David Cameron has promised to end inheritance tax on properties worth up to £1m as the Conservative party on Sunday sought to fire up its election campaign with a pitch to "middle Britain".

The prime minister said the manifesto pledge to increase the threshold to seven figures from April 2017 would take family homes out of the tax.

The Conservatives will pay for the measure by imposing higher taxes on pension savings of those earning more than £150,000 a year.

"This is a tax that is meant to be paid for by the rich, not by hard-working families who have saved to buy a home and improve it," the prime minister told the Sunday Times. "That wish to pass something on is about the most human and natural instinct there is."

The announcement comes as all three parties prepare to publish their manifestos this week, with the Conservatives and Labour still deadlocked in the polls.

Mr Cameron's appeal comes amid growing concern within the Conservative camp over its national strategy after a week of aggressive campaigning failed to break the deadlock between the two main parties.

"At this moment, momentum is shifting towards Miliband," one senior Conservative MP told the Financial Times ahead of the announcement. "We shouldn't be spending time running the opposition down, we should be selling the benefits of a future Conservative government."

The prime minister on Sunday admitted he needed to bring more "sunshine" to the campaign and offer a more positive vision of Britain if re-elected as prime minister on May 7.

The pledge revives a previous Conservative promise from the 2010 election, which has been blocked in coalition by the Liberal Democrats.

Senior strategists hope the policy will attract UK Independence Party defectors back to the Conservative fold and appeal to floating voters: a post-Budget poll by YouGov found inheritance tax topped the polls as the most unfair tax across voters from all parties.

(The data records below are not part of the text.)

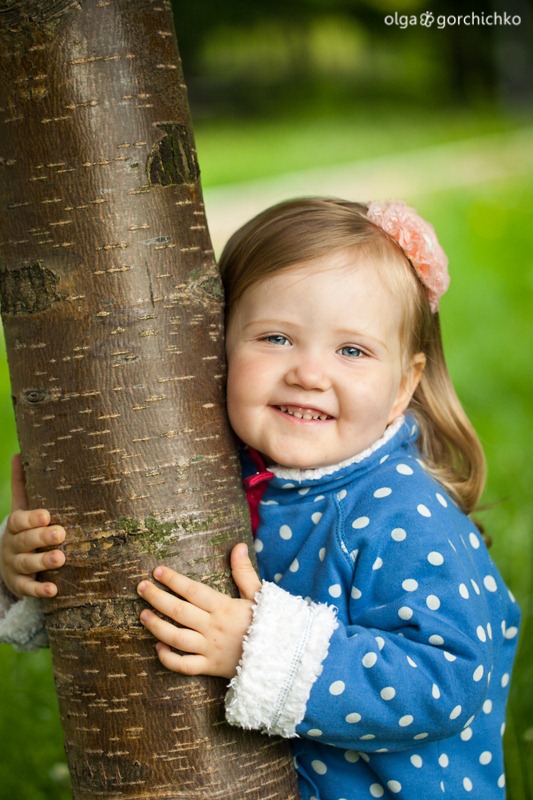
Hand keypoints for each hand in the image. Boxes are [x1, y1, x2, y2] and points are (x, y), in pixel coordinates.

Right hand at [0, 454, 65, 597]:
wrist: (9, 561)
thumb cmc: (25, 529)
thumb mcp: (21, 507)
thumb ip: (21, 484)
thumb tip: (19, 452)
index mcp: (16, 525)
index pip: (20, 520)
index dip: (32, 519)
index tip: (47, 515)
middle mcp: (13, 546)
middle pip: (25, 542)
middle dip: (41, 538)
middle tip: (60, 534)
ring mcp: (15, 566)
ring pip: (27, 565)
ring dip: (43, 562)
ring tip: (61, 558)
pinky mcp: (21, 585)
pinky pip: (28, 589)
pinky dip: (40, 591)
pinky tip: (54, 590)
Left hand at [137, 543, 260, 679]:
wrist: (281, 658)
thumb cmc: (270, 623)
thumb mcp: (259, 594)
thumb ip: (244, 571)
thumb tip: (238, 546)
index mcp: (224, 607)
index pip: (193, 591)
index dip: (173, 580)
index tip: (157, 571)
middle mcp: (213, 627)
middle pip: (179, 611)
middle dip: (157, 598)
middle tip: (141, 587)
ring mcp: (210, 649)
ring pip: (176, 638)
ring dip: (156, 626)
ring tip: (143, 614)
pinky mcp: (209, 667)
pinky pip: (184, 666)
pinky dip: (168, 658)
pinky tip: (157, 647)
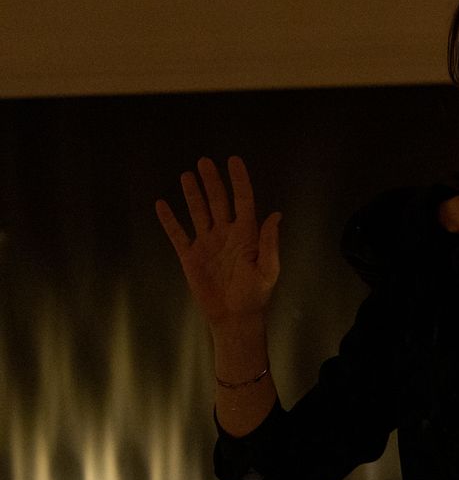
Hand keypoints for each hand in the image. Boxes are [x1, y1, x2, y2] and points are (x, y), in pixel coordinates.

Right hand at [155, 156, 281, 329]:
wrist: (234, 318)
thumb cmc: (255, 296)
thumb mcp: (268, 271)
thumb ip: (269, 243)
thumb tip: (275, 215)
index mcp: (246, 235)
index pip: (243, 200)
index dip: (239, 180)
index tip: (233, 161)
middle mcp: (226, 234)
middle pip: (218, 201)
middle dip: (212, 181)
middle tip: (204, 161)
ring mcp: (207, 244)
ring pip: (198, 212)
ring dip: (193, 194)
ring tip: (187, 175)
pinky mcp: (190, 257)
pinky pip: (177, 234)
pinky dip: (169, 220)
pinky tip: (162, 204)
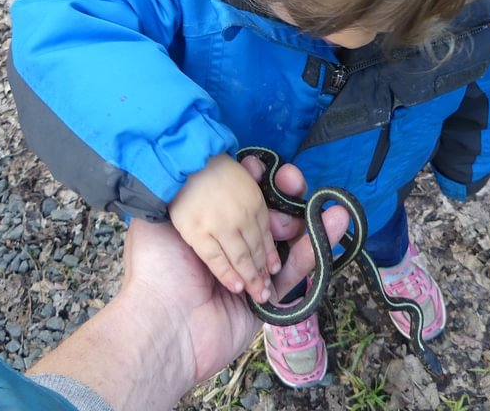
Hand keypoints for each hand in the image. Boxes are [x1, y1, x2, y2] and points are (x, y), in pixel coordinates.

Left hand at [30, 161, 349, 410]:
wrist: (158, 320)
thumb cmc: (155, 269)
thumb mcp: (158, 222)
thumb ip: (174, 196)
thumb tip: (188, 170)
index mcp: (210, 233)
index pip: (240, 205)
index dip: (256, 184)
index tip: (262, 168)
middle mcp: (232, 251)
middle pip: (269, 222)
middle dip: (286, 201)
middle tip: (295, 181)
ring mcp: (251, 277)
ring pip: (288, 246)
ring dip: (312, 224)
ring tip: (334, 206)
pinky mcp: (266, 301)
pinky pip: (295, 275)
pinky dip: (313, 252)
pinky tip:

Labour on Sunday described the proposal as "a panic move" which would bring a tax cut of £140,000 to people owning £2m homes at a time when working people are shelling out more in proportion. The Lib Dems said the scheme was a sign of "desperation" for the Conservatives.

Under the scheme, the individual tax-free allowance will be raised from £325,000 to £500,000 when a property is included, giving a married couple a shared £1m tax-free allowance.

Separately on Sunday, Labour sought to build on its pledge last week to end "non-dom" status, announcing a 10-point plan to claw back some of the £7.5bn a year lost through tax avoidance and evasion.